Copy word for word, please, the lines of the entries below running from the one containing "February 1851" to the one containing "Empress Cixi was", both ends included.
(INFORMATION SUPPLIED begins)
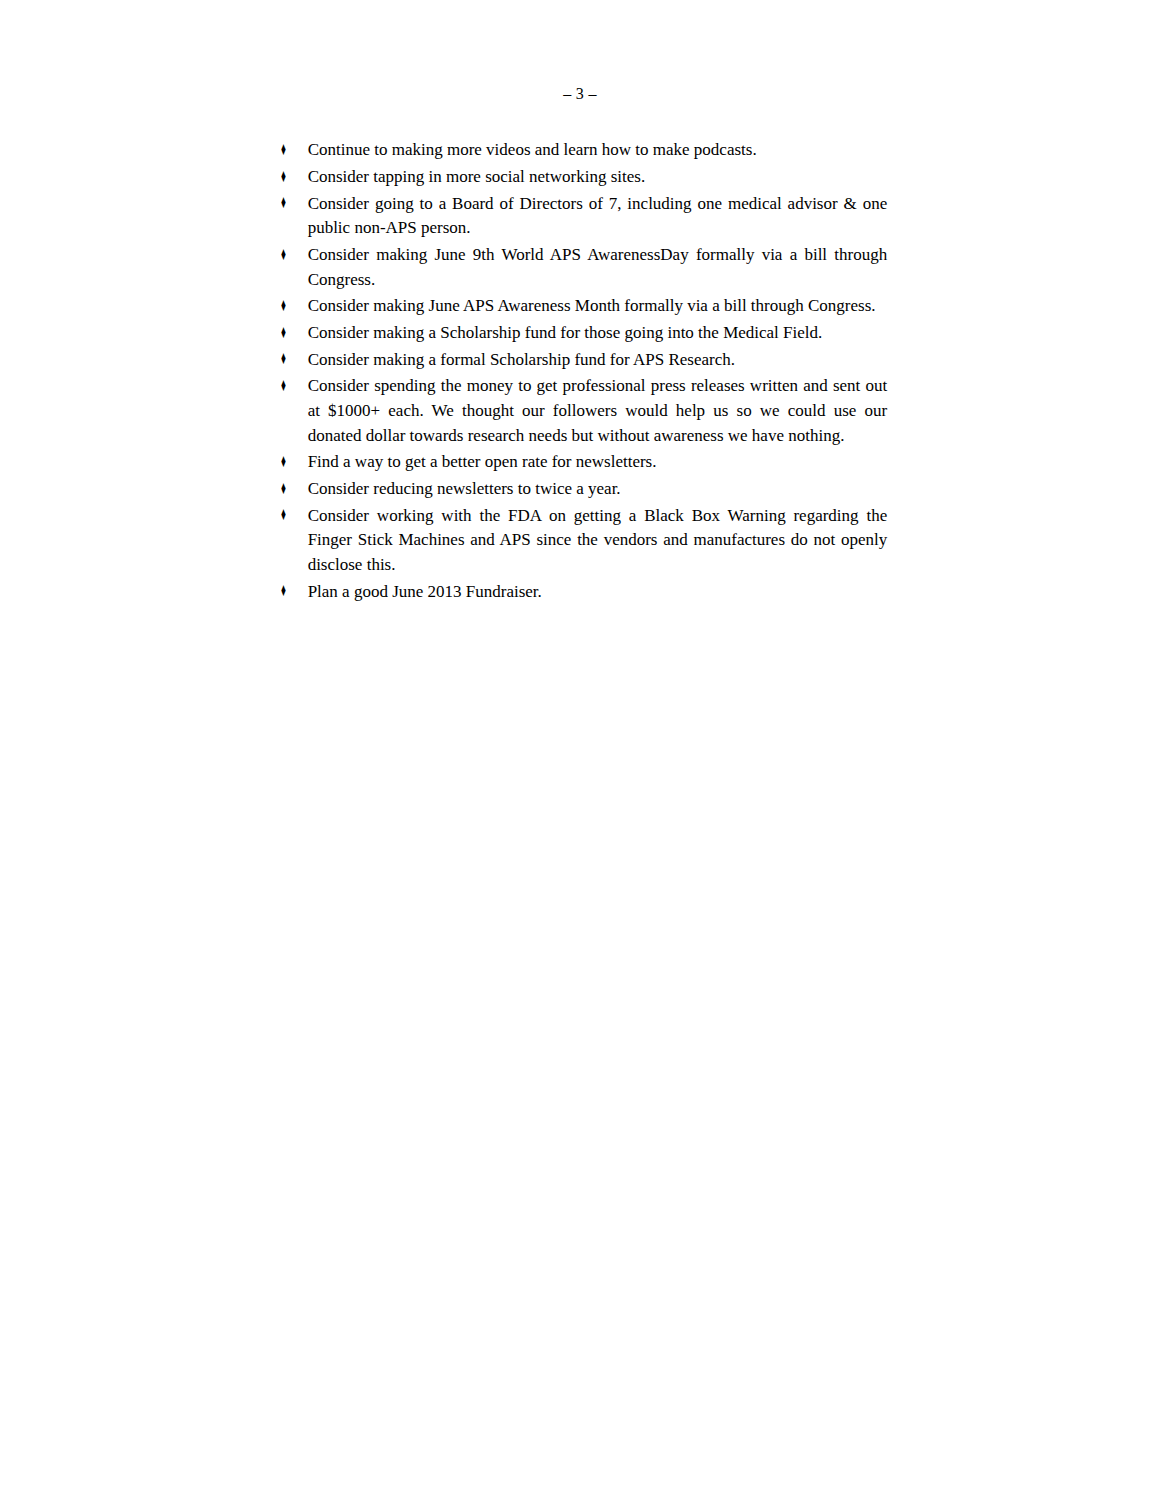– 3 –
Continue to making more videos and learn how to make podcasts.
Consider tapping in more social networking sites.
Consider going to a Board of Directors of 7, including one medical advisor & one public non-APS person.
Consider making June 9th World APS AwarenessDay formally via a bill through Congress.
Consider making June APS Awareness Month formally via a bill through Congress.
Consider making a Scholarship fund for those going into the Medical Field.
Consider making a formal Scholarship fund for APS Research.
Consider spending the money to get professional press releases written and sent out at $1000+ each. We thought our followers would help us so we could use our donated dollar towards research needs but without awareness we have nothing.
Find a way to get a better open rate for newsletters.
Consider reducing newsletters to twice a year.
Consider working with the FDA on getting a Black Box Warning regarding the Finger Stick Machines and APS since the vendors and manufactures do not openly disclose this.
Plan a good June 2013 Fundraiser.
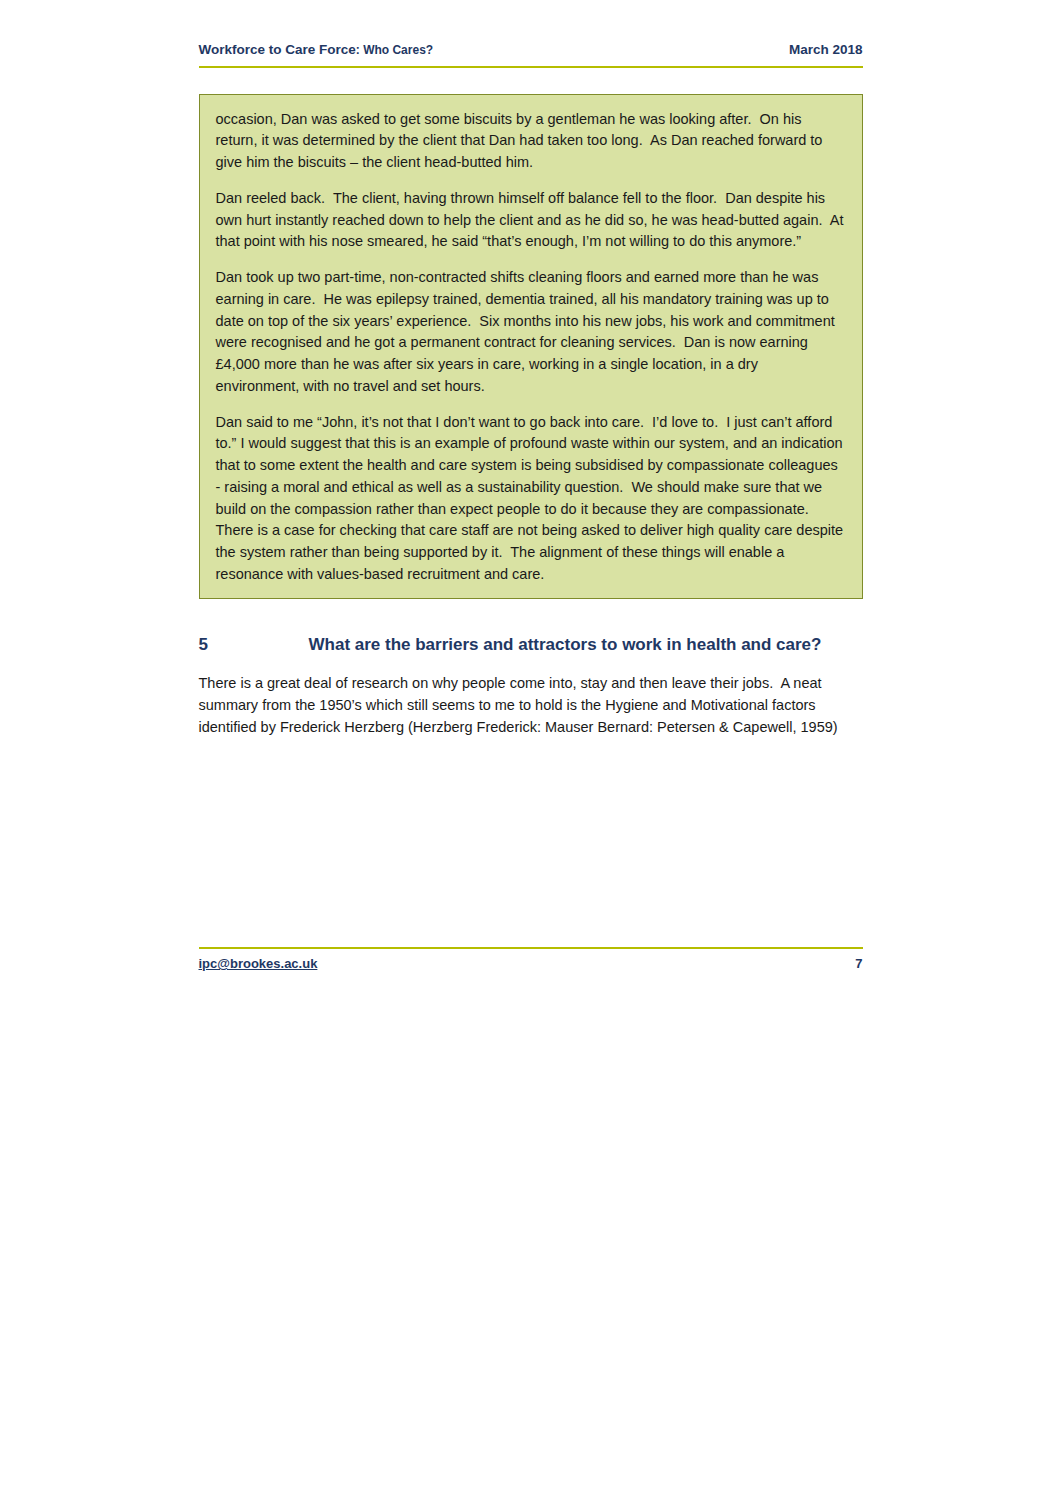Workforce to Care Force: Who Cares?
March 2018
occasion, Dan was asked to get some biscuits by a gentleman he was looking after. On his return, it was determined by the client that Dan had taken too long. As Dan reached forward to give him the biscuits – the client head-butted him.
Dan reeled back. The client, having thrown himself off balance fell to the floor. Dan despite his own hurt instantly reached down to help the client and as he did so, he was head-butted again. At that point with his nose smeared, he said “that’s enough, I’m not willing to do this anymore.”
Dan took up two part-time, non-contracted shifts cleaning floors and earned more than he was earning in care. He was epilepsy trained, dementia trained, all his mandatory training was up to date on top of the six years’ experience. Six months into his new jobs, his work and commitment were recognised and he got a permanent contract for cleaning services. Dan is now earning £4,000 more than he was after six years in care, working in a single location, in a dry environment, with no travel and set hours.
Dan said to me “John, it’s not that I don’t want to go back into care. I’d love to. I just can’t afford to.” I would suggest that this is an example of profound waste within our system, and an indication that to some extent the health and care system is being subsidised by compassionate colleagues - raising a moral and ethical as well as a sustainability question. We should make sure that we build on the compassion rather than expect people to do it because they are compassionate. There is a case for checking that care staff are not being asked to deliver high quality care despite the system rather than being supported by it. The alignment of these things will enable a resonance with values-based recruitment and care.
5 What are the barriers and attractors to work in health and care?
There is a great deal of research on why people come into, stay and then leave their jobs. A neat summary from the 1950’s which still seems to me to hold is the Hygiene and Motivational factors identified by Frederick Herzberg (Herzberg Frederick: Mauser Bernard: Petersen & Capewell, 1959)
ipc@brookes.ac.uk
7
(INFORMATION SUPPLIED ends)
(INFORMATION SUPPLIED begins)
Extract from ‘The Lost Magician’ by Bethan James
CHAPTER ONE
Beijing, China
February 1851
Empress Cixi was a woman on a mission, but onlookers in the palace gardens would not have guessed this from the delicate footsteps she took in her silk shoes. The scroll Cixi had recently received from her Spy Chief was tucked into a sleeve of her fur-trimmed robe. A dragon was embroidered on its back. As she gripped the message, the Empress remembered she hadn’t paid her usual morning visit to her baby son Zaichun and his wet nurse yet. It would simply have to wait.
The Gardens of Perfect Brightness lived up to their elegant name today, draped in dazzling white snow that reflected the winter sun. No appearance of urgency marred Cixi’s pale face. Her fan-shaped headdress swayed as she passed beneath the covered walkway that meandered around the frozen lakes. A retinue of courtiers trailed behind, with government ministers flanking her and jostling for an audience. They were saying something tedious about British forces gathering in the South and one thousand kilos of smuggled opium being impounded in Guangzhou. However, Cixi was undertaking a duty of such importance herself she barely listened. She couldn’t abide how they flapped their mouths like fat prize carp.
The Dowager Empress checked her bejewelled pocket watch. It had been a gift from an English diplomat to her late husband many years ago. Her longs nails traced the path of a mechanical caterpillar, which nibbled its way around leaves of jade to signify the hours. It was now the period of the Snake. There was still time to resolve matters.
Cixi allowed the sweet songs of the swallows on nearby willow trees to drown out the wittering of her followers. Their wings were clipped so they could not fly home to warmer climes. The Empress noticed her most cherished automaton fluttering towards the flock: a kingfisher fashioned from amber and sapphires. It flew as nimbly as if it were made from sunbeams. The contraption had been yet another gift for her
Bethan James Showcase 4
(INFORMATION SUPPLIED ends)
(INFORMATION SUPPLIED begins)
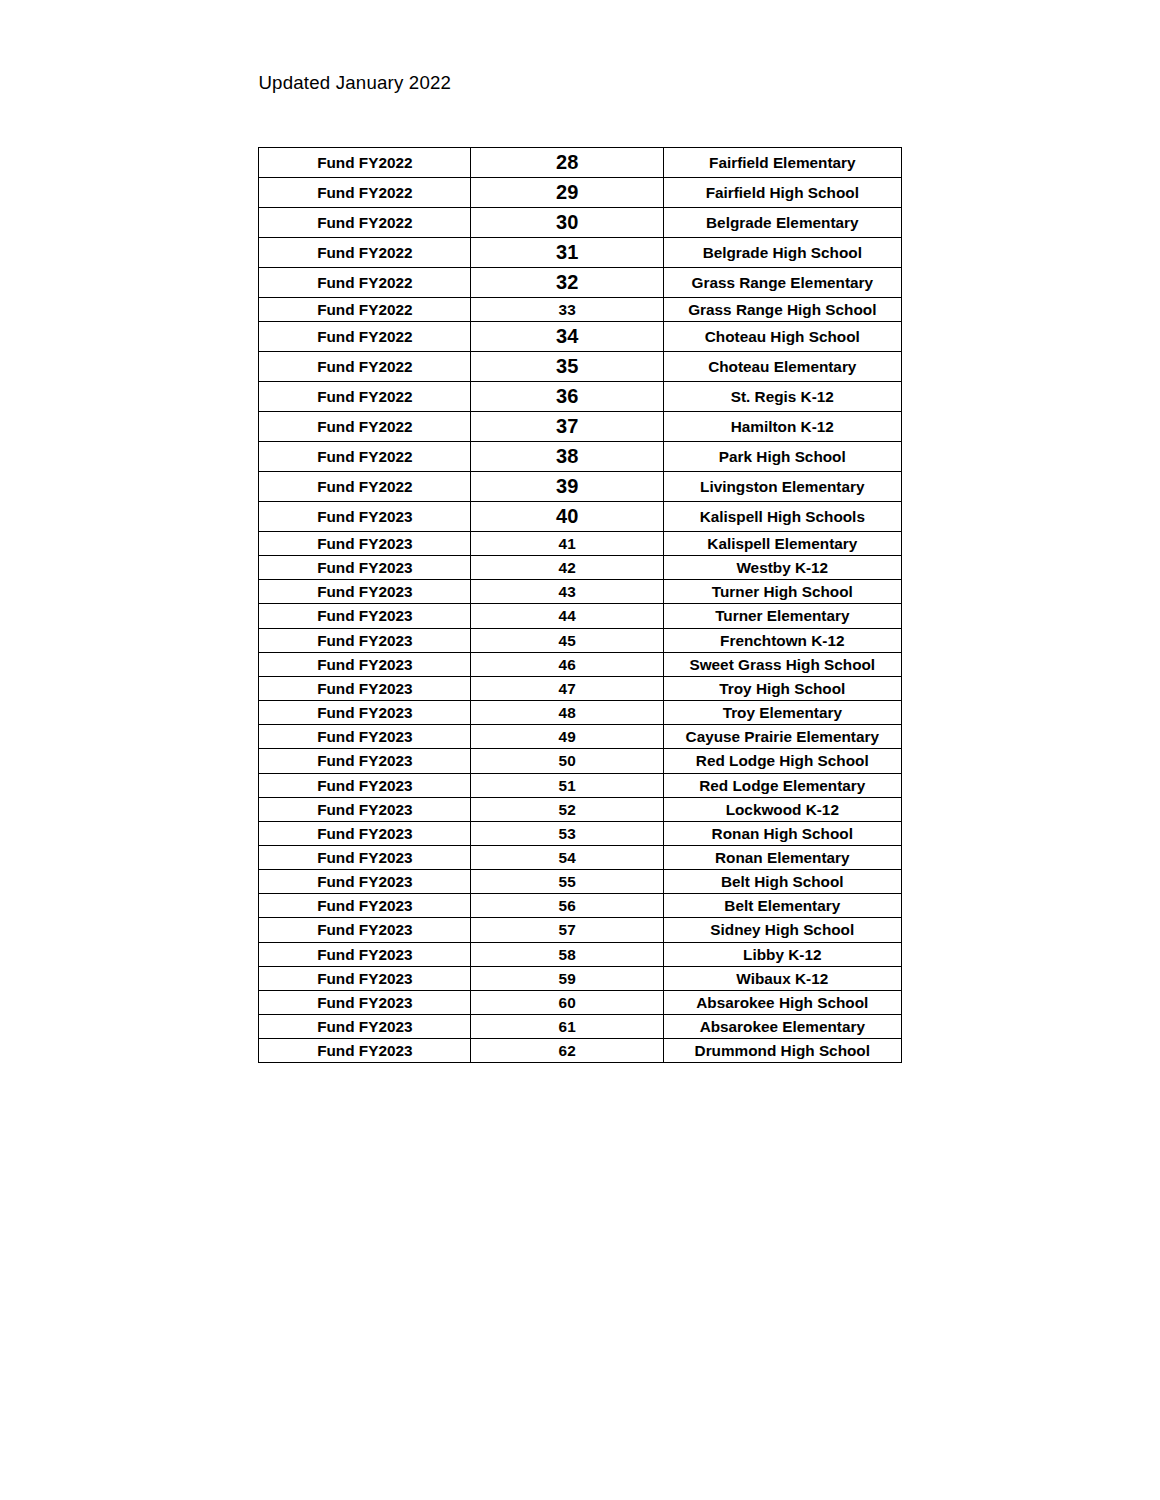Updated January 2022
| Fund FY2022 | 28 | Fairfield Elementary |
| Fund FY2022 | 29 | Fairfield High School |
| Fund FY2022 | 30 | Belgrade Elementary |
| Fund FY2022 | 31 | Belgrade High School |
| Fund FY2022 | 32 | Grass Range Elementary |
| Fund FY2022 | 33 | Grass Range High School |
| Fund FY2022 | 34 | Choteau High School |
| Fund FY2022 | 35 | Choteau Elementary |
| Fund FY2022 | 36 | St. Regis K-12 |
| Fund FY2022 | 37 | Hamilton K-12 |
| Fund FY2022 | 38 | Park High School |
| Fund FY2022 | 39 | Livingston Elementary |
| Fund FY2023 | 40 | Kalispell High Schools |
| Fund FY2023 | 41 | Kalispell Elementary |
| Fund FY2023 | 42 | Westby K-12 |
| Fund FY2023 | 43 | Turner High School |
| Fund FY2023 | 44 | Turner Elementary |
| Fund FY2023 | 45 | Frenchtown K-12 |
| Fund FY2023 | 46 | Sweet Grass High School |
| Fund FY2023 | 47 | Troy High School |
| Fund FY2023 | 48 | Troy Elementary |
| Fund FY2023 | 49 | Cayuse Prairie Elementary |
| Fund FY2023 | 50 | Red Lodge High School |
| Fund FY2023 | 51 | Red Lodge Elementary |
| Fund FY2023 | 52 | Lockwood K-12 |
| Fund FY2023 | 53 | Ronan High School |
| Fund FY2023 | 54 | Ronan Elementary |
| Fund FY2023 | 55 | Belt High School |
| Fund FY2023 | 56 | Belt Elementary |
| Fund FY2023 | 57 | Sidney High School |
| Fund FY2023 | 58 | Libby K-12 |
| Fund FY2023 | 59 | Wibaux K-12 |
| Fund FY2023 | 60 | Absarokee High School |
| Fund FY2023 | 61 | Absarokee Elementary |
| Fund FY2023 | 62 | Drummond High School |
(INFORMATION SUPPLIED ends)
**THE ANSWER:**
February 1851
Empress Cixi was a woman on a mission, but onlookers in the palace gardens would not have guessed this from the delicate footsteps she took in her silk shoes. The scroll Cixi had recently received from her Spy Chief was tucked into a sleeve of her fur-trimmed robe. A dragon was embroidered on its back. As she gripped the message, the Empress remembered she hadn’t paid her usual morning visit to her baby son Zaichun and his wet nurse yet. It would simply have to wait.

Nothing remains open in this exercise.